| PROVIDED PASSAGE |
Programs like the Mellon fellowship are only part of what museums will need to do to create change, said Hilary Walter, coordinator of curatorial fellowships at LACMA. All museum staff should have training on understanding what white privilege is and the challenges people from underrepresented groups face in the field, she said.

But Frazier of USC says it's important to have representation on multiple fronts: student and faculty makeup in arts programs in universities, and the curriculum and how it is taught.

"A gallery or museum that has a diverse curatorial department may be more keen on reflecting their own wider vision of what artists can look like."
— Kohshin Finley

"When we think about the arts broadly, they have been referred to as European or Euro American arts so we have to use an adjective to position the arts of other cultures," Frazier said.

It's crucial that arts programs have professors who not only represent marginalized groups in terms of identity, but whose research and scholarship constitute the artistic cultures that have been excluded from art history.

Teaching non-Euro or Euro American art does not mean incorporating everything that has been marginalized in one week, Frazier said. "It's not just something that covers a particular week or is its own class, but is very much part of how the field and the discipline is conceptualized."

In 2017, the Mellon fellowship program received a $3.2 million grant from the Mellon Foundation to continue through 2022.

The foundation reports that 20 students have participated in the fellowship and 13 alumni are working in the arts or have enrolled in graduate programs.

Flores, who is completing her associate's degree at East Los Angeles College, is transferring to Cal State Long Beach this fall. In many ways, she hoped that the Mellon fellowship, and other diversity programs, were more supportive for students who are in the process of transferring schools.

| PROVIDED DATA |
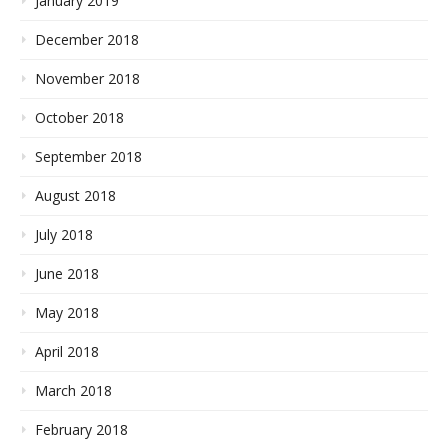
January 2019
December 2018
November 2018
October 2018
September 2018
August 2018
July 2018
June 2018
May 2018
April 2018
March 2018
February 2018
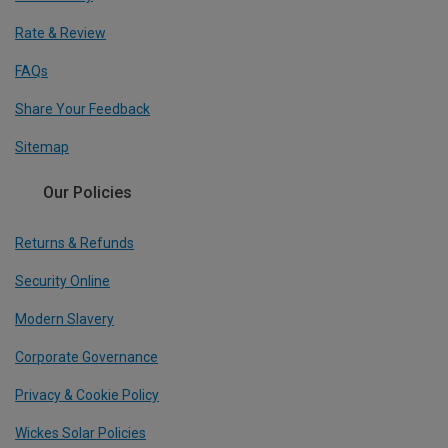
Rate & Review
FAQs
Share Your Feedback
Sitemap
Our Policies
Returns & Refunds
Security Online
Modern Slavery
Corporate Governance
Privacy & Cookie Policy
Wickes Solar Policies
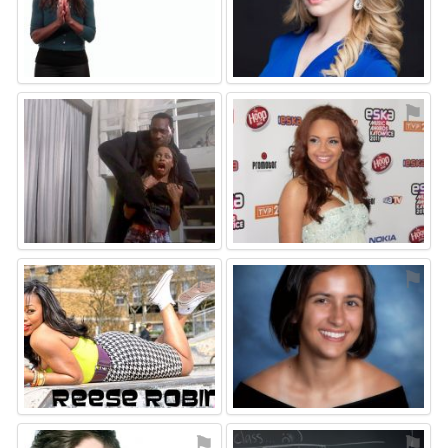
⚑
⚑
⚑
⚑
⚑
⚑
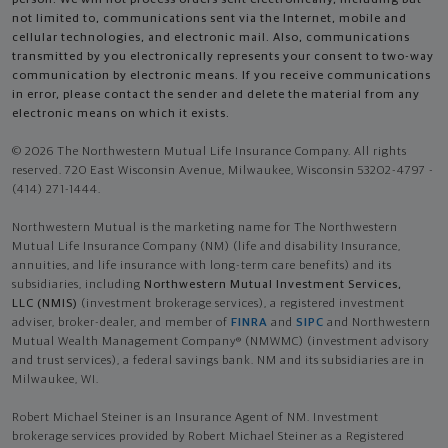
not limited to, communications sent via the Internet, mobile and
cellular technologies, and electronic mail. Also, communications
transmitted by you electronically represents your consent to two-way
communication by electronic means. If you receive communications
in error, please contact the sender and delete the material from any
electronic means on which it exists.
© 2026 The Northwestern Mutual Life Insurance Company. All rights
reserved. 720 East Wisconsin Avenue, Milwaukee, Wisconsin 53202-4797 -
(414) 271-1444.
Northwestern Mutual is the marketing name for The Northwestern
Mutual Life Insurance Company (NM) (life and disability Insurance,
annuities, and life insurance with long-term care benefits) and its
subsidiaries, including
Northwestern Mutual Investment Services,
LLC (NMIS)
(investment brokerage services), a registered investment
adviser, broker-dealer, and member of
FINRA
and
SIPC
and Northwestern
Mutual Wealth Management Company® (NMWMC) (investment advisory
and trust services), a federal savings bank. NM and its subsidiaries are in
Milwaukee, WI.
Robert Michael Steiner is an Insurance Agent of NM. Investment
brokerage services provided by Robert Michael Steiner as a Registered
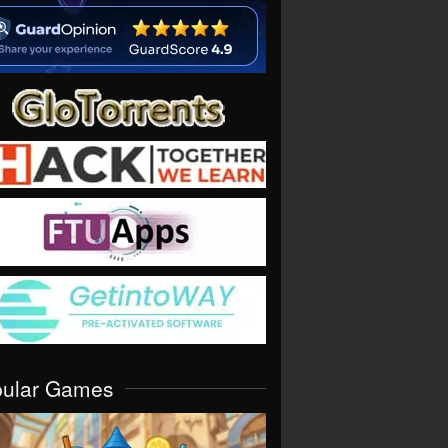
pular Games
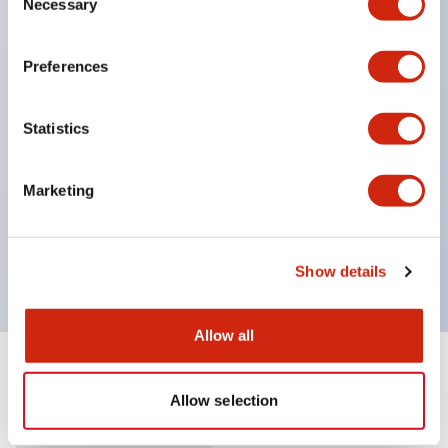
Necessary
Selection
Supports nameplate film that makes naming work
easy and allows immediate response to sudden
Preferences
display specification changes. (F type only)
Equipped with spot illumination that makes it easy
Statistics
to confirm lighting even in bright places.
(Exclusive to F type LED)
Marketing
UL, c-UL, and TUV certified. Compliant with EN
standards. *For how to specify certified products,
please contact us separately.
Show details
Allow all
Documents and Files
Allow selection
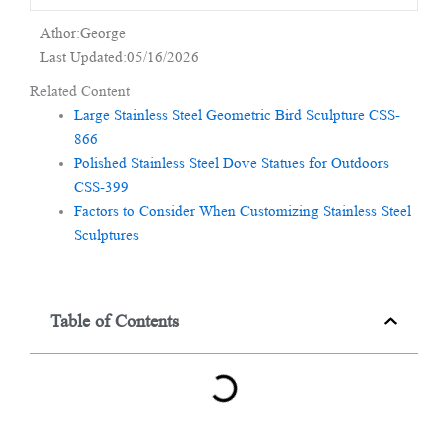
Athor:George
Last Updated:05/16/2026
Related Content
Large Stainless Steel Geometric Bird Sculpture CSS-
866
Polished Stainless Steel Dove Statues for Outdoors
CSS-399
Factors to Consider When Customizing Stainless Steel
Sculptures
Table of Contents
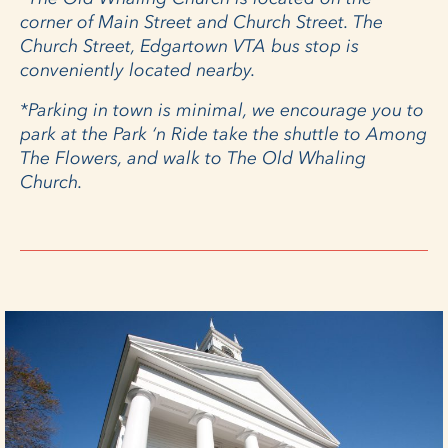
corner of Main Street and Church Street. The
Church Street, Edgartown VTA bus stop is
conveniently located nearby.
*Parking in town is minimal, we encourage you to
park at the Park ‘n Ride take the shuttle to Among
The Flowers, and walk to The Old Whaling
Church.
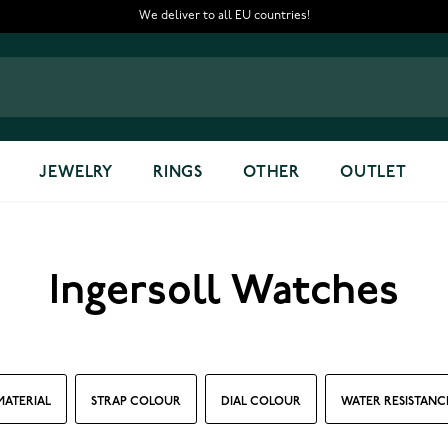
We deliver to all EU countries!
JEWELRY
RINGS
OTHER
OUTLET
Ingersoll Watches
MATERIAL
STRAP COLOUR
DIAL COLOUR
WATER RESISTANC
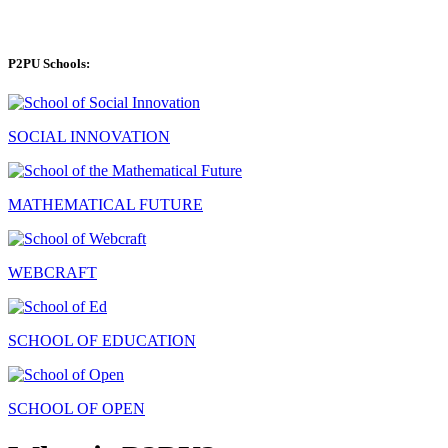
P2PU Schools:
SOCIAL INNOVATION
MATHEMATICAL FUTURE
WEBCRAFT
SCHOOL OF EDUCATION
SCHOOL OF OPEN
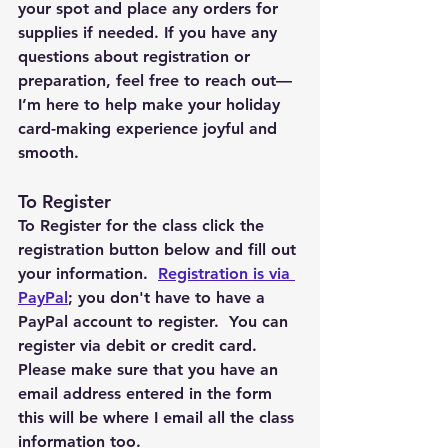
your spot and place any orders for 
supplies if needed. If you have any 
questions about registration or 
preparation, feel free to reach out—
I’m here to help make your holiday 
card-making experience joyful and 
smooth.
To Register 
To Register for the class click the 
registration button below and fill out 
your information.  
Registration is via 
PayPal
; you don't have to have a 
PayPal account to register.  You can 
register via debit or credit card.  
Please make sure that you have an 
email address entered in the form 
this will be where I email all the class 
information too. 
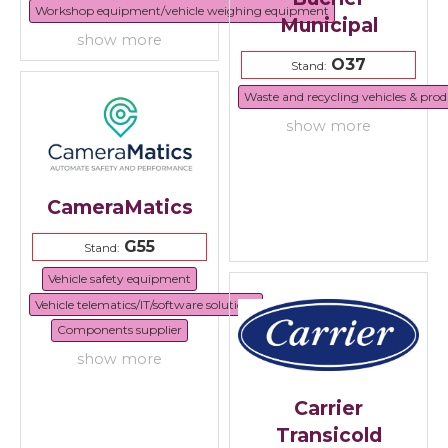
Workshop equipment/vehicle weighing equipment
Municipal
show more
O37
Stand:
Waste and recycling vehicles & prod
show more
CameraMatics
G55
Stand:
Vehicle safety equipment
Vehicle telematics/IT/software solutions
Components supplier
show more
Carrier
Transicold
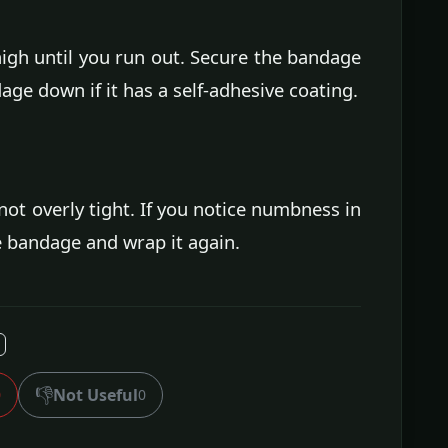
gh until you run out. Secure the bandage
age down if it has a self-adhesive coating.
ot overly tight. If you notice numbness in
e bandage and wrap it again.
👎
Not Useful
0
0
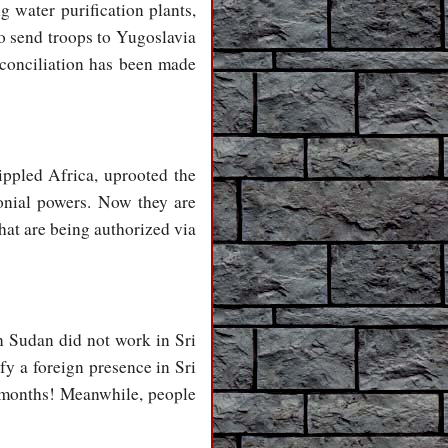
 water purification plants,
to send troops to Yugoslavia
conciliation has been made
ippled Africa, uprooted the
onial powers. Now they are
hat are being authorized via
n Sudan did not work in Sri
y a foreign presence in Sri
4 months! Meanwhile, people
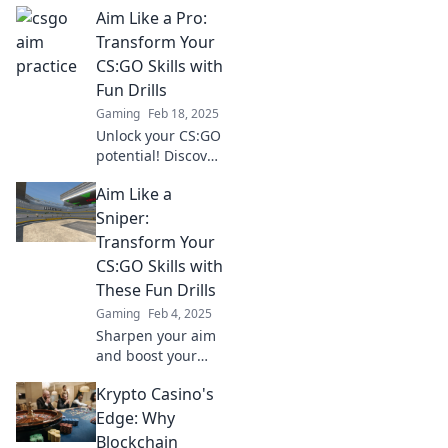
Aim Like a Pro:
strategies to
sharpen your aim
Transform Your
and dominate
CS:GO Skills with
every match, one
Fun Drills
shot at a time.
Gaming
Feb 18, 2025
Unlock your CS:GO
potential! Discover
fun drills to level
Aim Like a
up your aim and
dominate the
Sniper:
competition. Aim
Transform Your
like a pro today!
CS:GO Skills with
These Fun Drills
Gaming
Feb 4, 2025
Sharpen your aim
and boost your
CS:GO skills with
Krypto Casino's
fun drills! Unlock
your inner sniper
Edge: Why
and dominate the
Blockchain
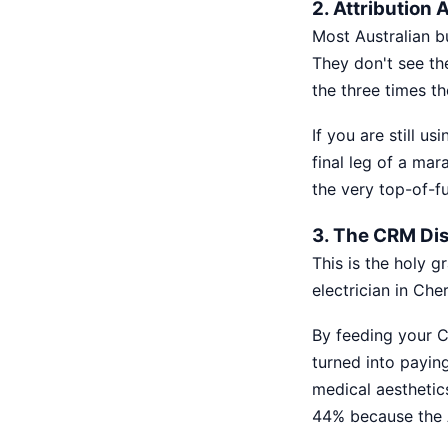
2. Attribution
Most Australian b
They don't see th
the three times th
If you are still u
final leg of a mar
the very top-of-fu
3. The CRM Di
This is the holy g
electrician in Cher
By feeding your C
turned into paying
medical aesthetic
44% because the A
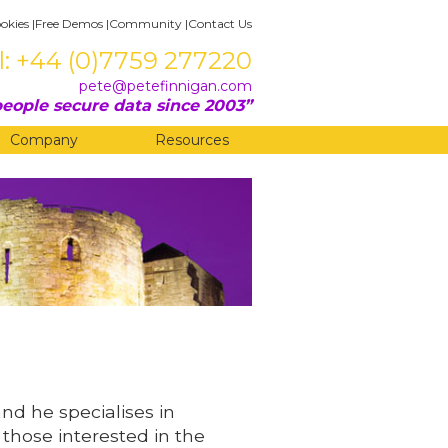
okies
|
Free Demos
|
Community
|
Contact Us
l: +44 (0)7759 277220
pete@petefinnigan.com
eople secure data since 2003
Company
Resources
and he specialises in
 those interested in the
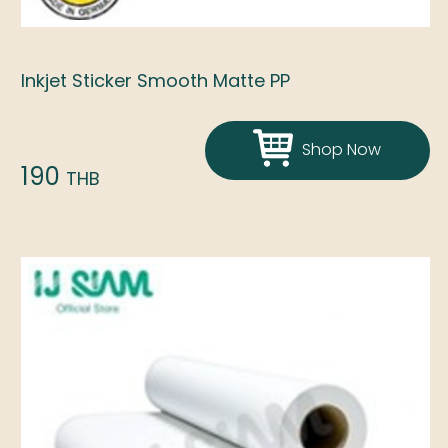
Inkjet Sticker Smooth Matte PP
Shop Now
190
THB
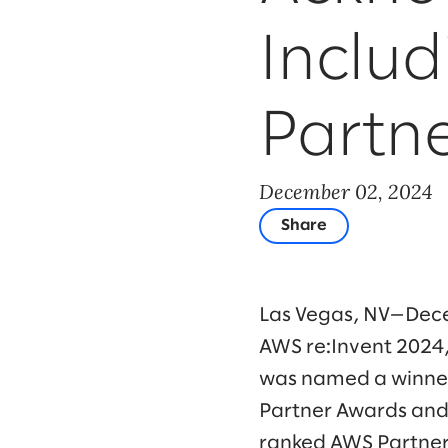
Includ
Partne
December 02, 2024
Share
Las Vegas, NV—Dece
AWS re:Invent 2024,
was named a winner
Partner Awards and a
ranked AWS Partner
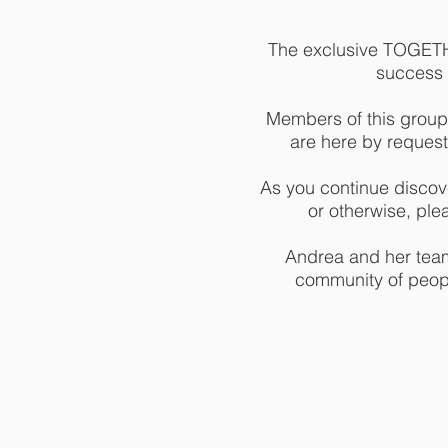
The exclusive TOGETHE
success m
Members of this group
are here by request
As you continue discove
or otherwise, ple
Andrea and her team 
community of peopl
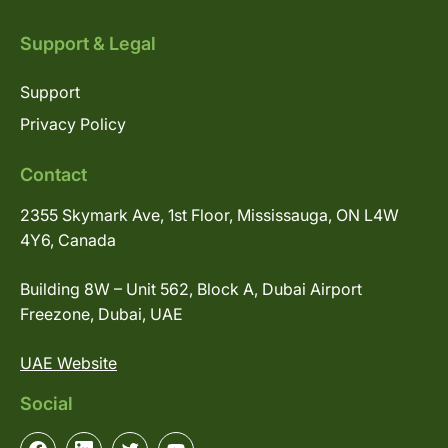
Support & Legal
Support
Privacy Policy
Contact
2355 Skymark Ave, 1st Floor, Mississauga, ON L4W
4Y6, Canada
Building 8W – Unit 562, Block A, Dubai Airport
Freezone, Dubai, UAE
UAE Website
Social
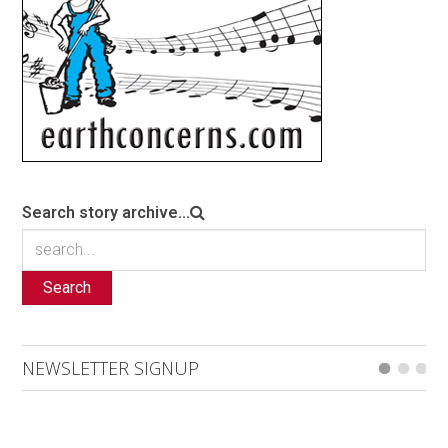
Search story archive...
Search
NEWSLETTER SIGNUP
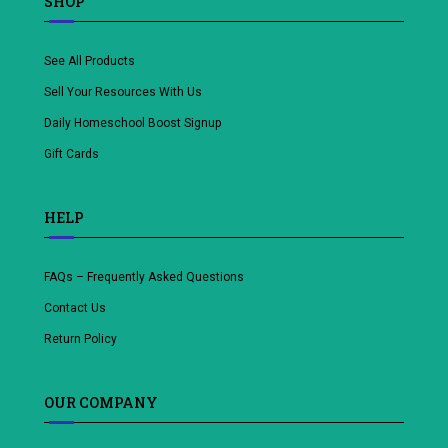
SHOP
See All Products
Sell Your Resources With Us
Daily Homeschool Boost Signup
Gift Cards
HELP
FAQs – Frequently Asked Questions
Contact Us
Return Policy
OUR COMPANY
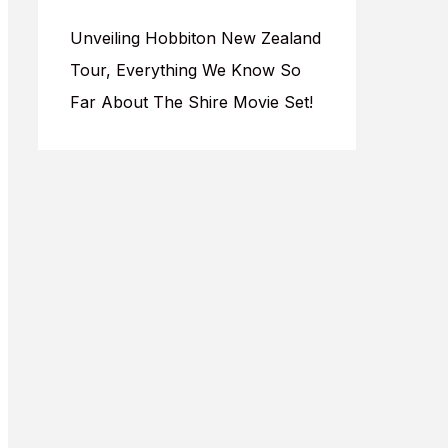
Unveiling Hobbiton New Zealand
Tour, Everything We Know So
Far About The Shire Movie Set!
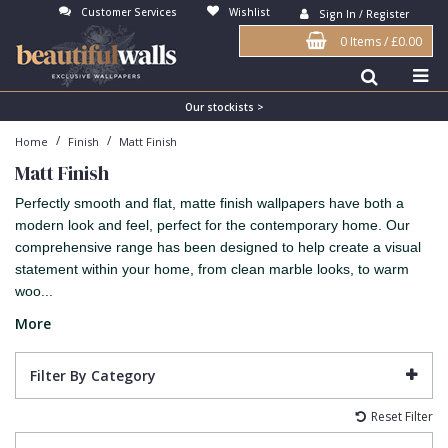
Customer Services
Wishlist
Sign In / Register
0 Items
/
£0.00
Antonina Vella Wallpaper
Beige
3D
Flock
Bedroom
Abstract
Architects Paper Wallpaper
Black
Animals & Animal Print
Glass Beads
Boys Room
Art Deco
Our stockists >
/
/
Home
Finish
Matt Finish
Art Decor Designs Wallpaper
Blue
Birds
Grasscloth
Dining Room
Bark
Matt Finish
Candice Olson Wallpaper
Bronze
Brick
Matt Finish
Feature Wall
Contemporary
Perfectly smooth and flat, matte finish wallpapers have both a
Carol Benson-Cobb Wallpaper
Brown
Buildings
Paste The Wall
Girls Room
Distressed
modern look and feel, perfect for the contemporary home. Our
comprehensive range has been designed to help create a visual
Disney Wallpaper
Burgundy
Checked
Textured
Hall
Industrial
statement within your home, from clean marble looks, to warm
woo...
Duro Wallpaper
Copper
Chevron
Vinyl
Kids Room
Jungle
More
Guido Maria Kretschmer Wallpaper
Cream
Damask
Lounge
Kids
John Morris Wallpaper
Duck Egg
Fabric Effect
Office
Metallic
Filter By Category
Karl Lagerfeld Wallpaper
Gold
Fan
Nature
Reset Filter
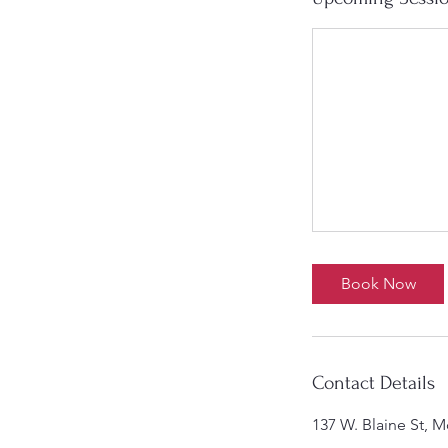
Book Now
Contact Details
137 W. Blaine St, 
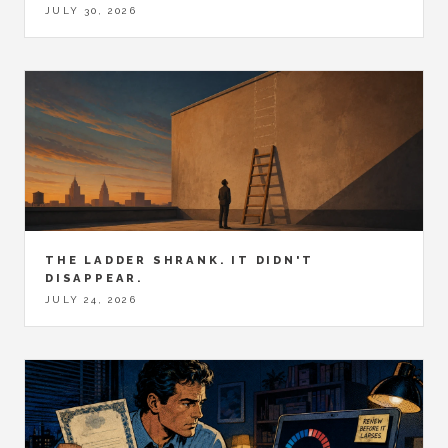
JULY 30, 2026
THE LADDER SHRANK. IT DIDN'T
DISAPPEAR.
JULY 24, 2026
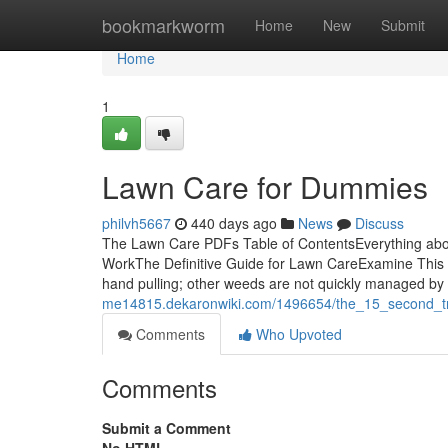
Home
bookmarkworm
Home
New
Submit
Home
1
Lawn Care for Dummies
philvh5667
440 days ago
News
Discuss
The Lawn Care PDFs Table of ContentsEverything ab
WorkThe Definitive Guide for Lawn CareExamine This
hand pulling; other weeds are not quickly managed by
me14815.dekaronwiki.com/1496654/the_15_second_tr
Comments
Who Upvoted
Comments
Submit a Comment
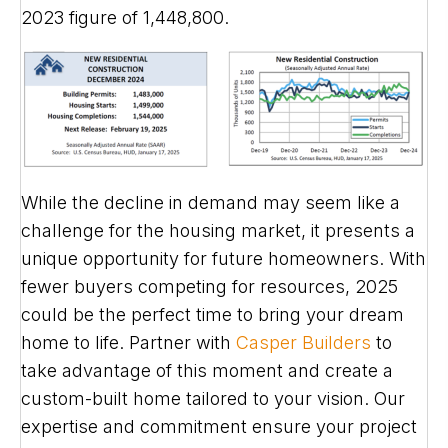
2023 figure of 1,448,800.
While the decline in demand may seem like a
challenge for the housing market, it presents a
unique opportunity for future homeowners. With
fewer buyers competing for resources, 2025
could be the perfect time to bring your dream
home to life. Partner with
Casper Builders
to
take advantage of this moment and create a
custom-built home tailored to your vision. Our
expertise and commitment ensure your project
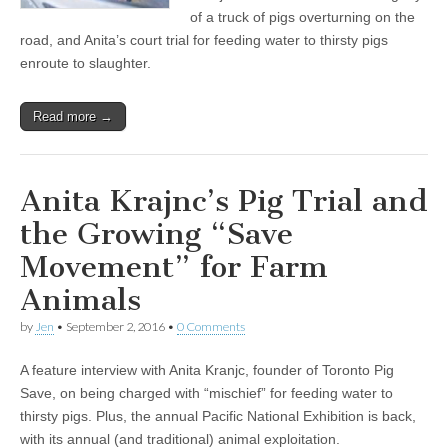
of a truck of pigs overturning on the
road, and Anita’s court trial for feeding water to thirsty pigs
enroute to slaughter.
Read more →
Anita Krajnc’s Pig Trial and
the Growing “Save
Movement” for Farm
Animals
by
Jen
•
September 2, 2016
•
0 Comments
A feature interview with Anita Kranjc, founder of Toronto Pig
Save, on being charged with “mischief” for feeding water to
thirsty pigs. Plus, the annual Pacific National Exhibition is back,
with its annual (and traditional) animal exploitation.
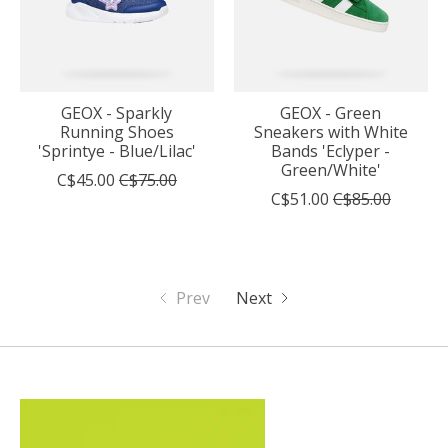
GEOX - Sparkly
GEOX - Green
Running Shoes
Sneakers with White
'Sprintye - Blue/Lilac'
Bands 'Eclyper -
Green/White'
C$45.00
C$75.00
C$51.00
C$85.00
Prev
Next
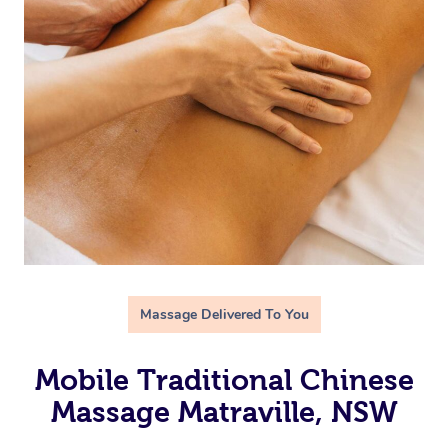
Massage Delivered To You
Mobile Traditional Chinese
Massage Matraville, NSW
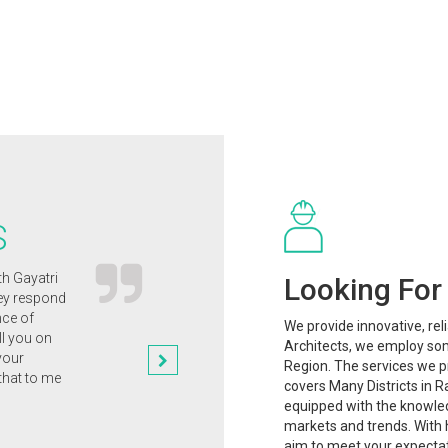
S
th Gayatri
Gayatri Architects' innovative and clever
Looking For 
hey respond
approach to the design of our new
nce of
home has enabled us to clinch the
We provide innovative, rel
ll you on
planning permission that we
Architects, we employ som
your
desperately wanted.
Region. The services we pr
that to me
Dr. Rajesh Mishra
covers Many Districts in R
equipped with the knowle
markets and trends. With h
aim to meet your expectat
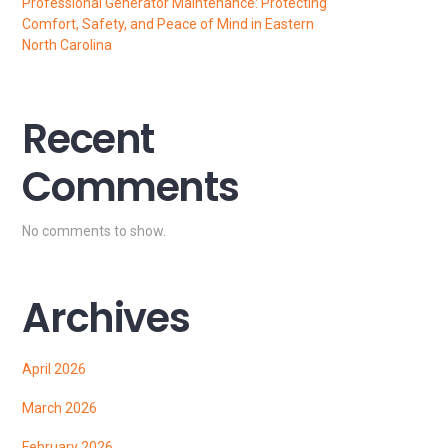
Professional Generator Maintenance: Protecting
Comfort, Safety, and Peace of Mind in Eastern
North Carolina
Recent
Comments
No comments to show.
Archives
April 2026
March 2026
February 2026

| TASKS TO PERFORM |
a) Extract the lines of the listing word for word, beginning at its first line and stopping after the line that contains "February 2018", with both ends included. Omit the picture markers from your answer.
b) Continue the article on diversity in museum fellowships and university arts programs from the point where it stops.
The article and the listing were taken from separate, unrelated sources.

| EXPECTED OUTPUTS |
a)
January 2019
December 2018
November 2018
October 2018
September 2018
August 2018
July 2018
June 2018
May 2018
April 2018
March 2018
February 2018

b)
She is the only student who was in community college while participating in the fellowship at LACMA. Most have been juniors or seniors.

"[It's] not really taking to account non-traditional students like me that have literally taken five-plus years to finish my undergrad," she said.

"Great things came out of it," Flores said. "But again maybe not designed for people like me, which is sad [because] you want to think that these things that are progressive are designed for everybody, even the most lowly among us, but that isn't always the case."

Ultimately, having a diverse curatorial department affects whose work is chosen to be displayed on museum walls.

Kohshin Finley, who has developed a following for his paintings of people of color, has been featured in galleries and at the California African American Museum.

"A gallery or museum that has a diverse curatorial department may be more keen on reflecting their own wider vision of what artists can look like," Finley said. This is important, he said, for giving artists of color a greater chance "to be in spaces that they historically have not [had] the most access to."